= Flora Moore =

American artist

Flora Moore (born 1951) is an American artist associated with the Gee's Bend group of quilters.

Her work is included in the collection of the High Museum and the National Gallery of Art.

== Early life ==
Moore was born in Rehobeth, Alabama to Isaac James and Creola Young. Growing up, her main responsibilities were to harvest cotton and attend school. She worked on the farm "until [she] got big enough to know what it was about, and then [she] didn’t want to do that no more." Her education was disrupted during desegregation when the Gee's Bend High School was shut down in order for integration with Wilcox County schools.
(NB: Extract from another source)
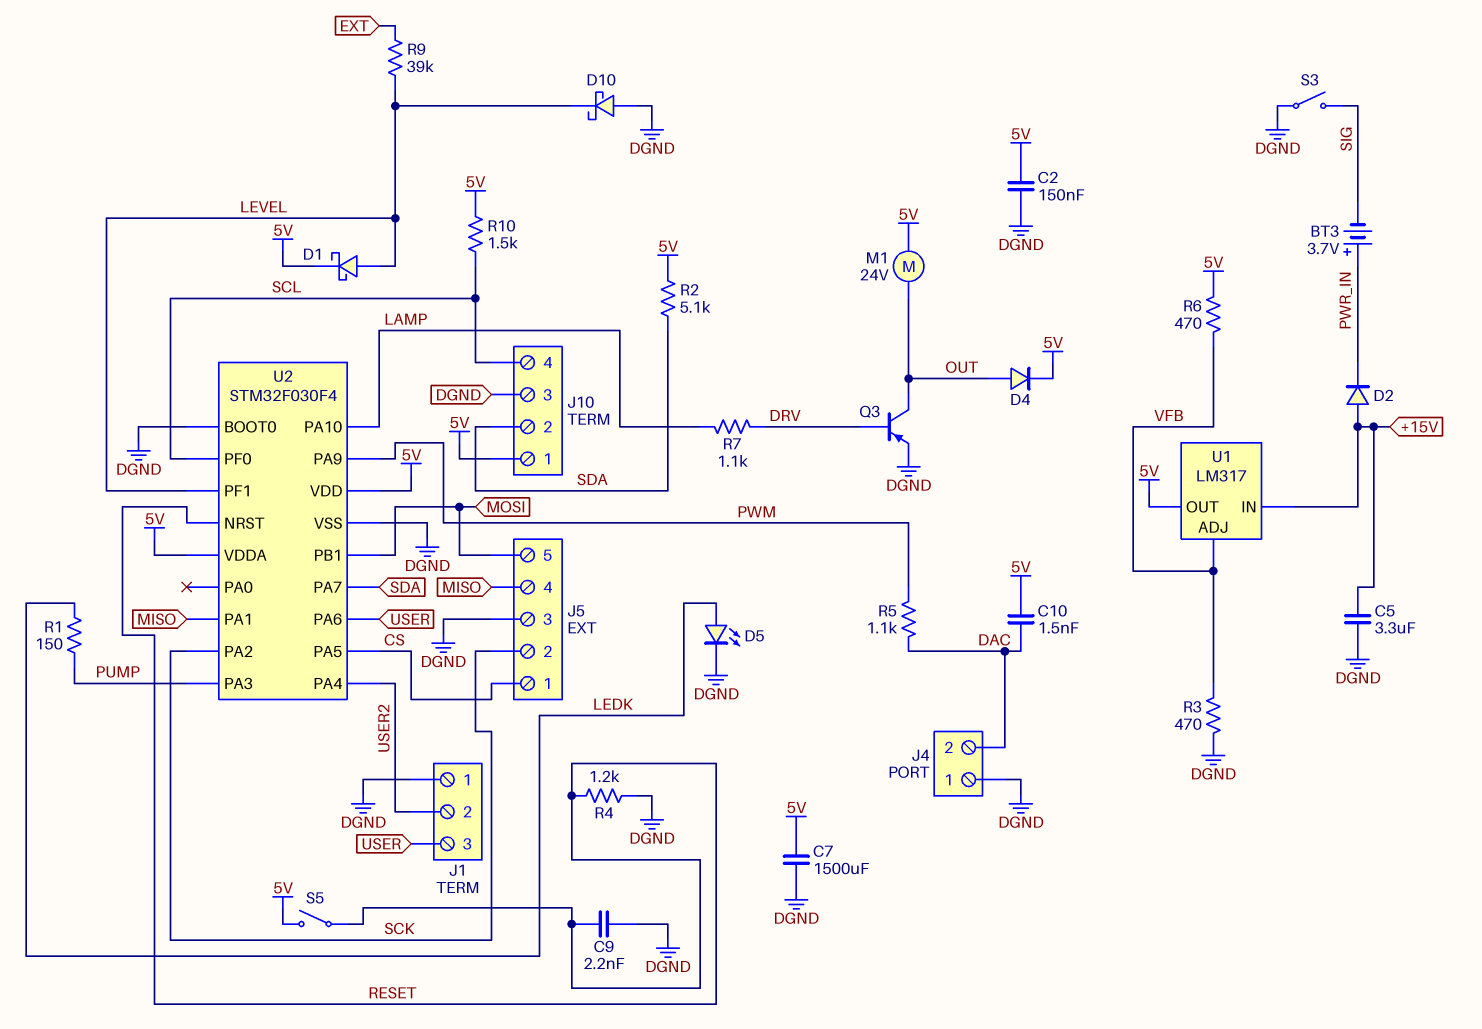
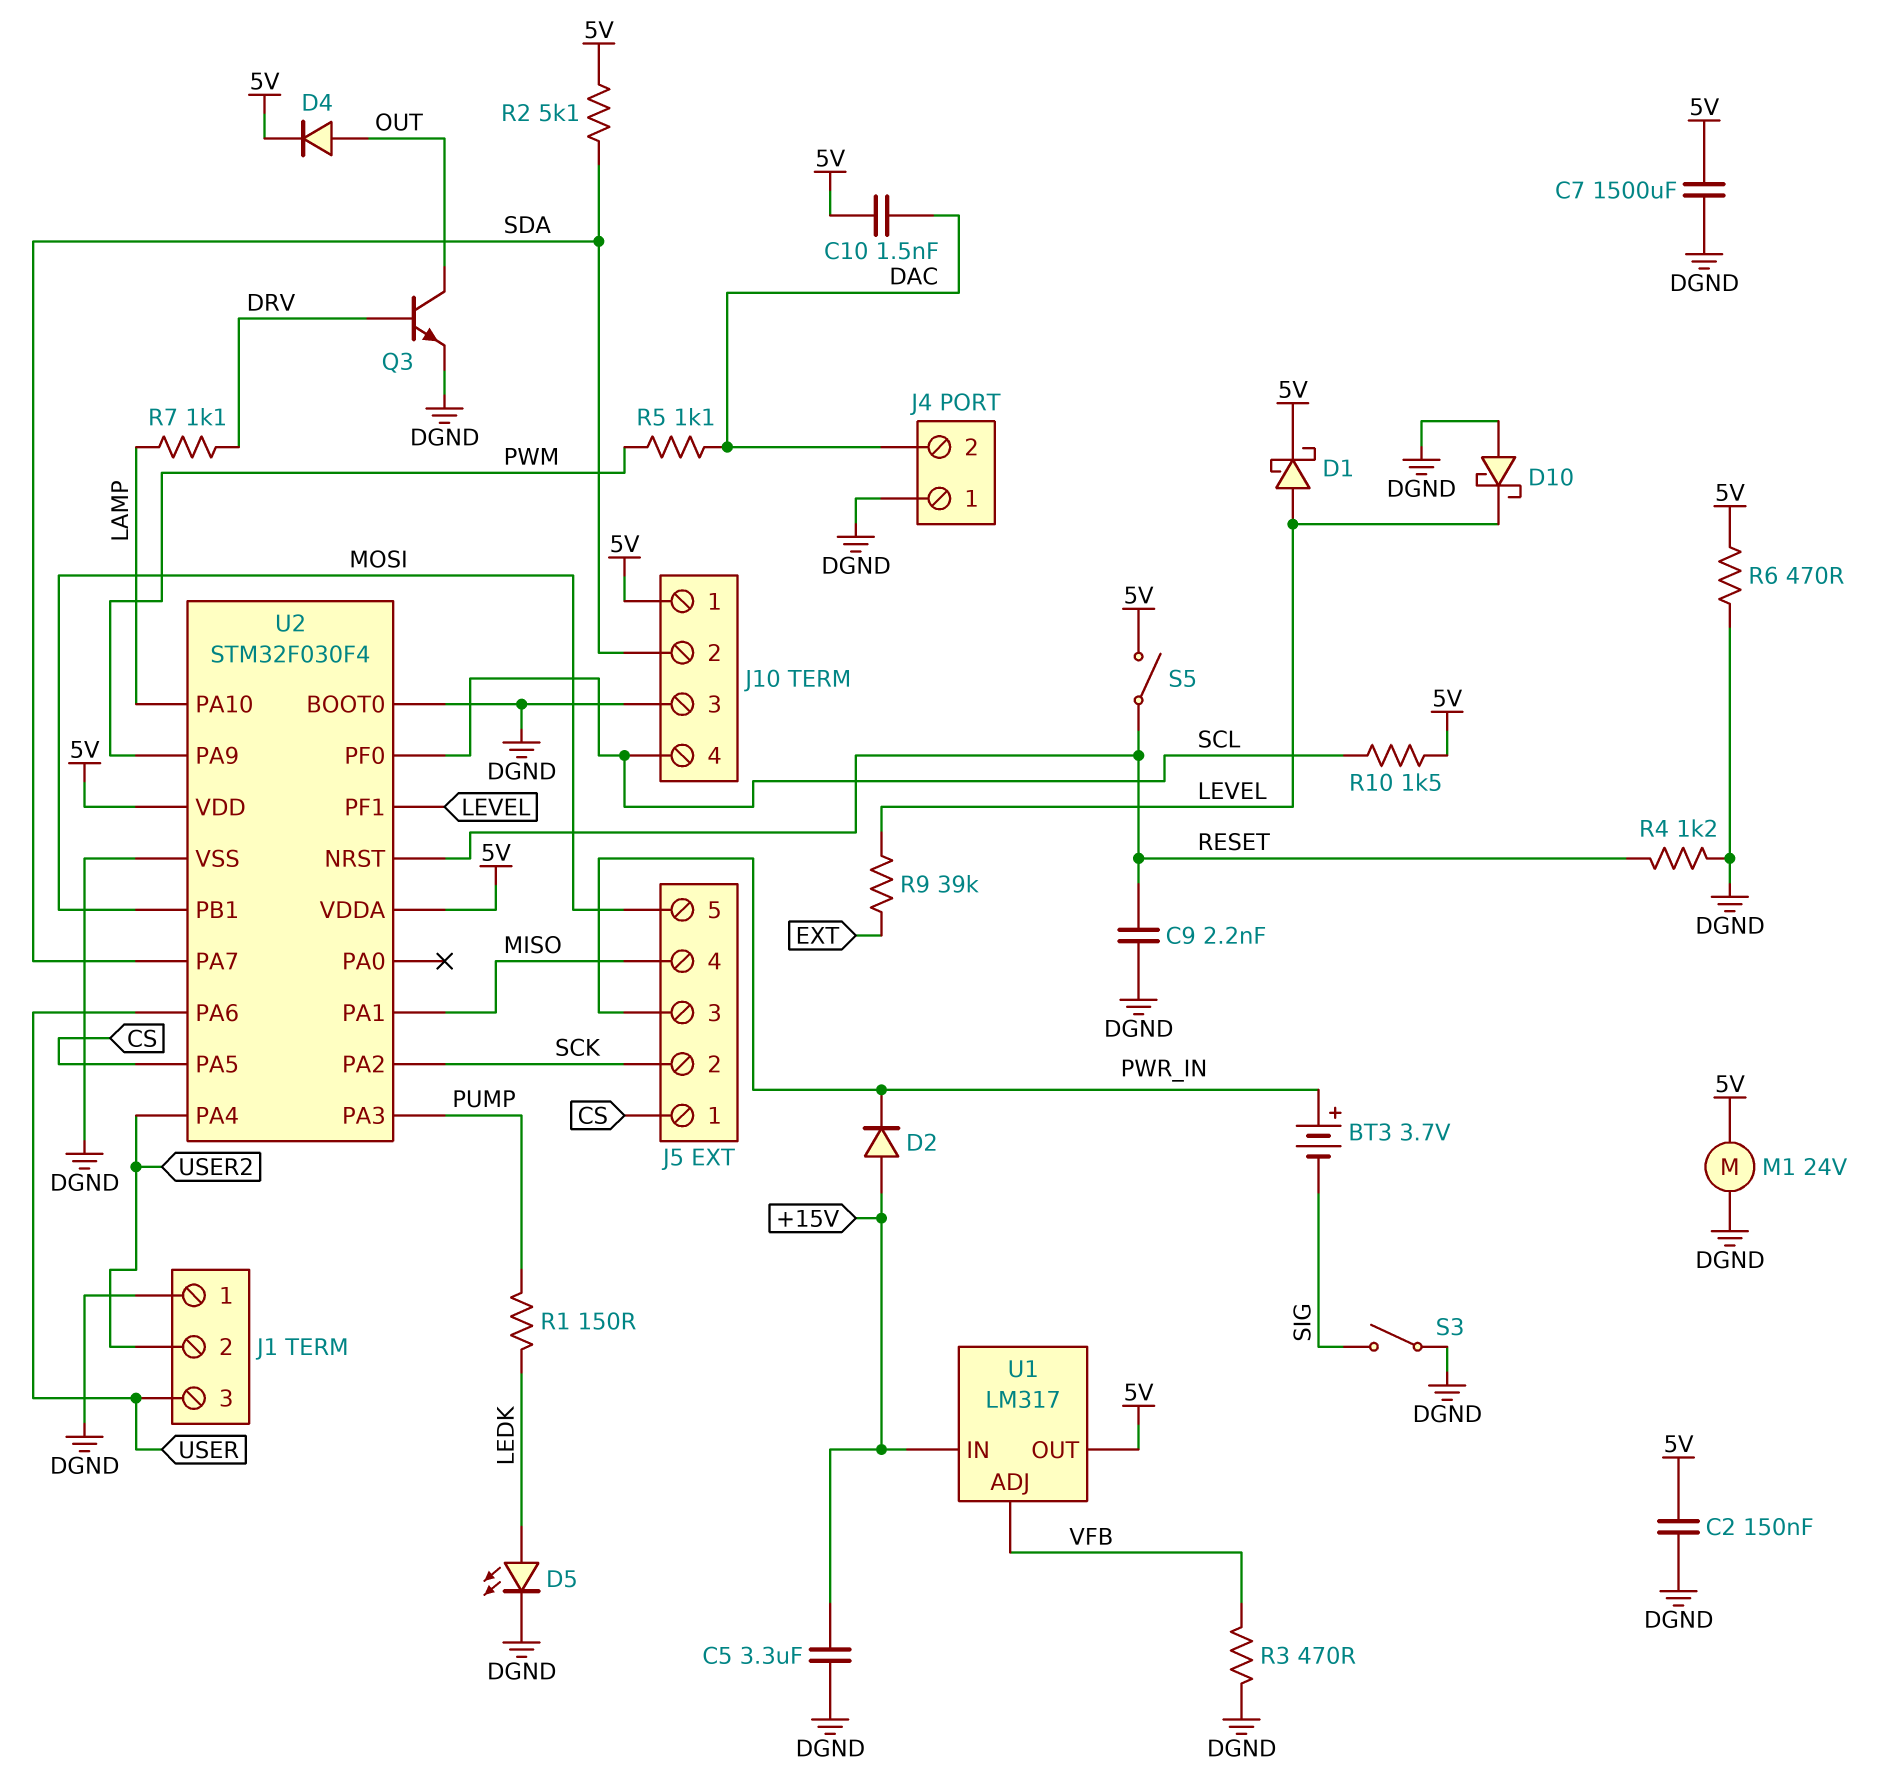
J5 pin 3: DGND -> PWR_IN
M1: motor 24V (5V, OUT) -> motor 24V (5V, DGND)
Q3: PNP (B DRV, C OUT, E DGND) -> NPN (B DRV, C OUT, E DGND)
R6: 470 (5V, VFB) -> 470 (5V, DGND)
She finished the eleventh grade.

== Work ==
She used to do yard work for her cousin Estelle Witherspoon, a pillar of Gee's Bend's quilting community. In fact, seeing the quilts hanging in Witherspoon's yard, an early gathering place for quilters before the Freedom Quilting Bee collective started, was what inspired Moore to learn to quilt as a teenager. She began quilting under the instruction of Witherspoon and her aunt Ma Willie Abrams. Despite their mentorship, Moore still describes her work and patterns as following her own internal compass. The free-form, improvised quilting style is iconic of Gee's Bend artists. Moore describes her methods and artistic practices in an interview with The Souls Grown Deep Foundation:"Sometimes you sit down and be thinking you going to put it this way, according to how you feel about it. You might know how somebody else do it, but you tell yourself, I’m going to do it different. When you sit, you don’t know how it going to come out, and you don’t think it will come out like that. I made that quilt out of corduroy. I just put it my way; I didn’t put it the way the pattern went."Moore often made her work from sturdier materials such as corduroy and clothes donated to the quilting bee.

Moore's quilt Medallion was featured in the National Gallery of Art's special exhibition Called to Create: Black Artists of the American South, which opened on September 18, 2022.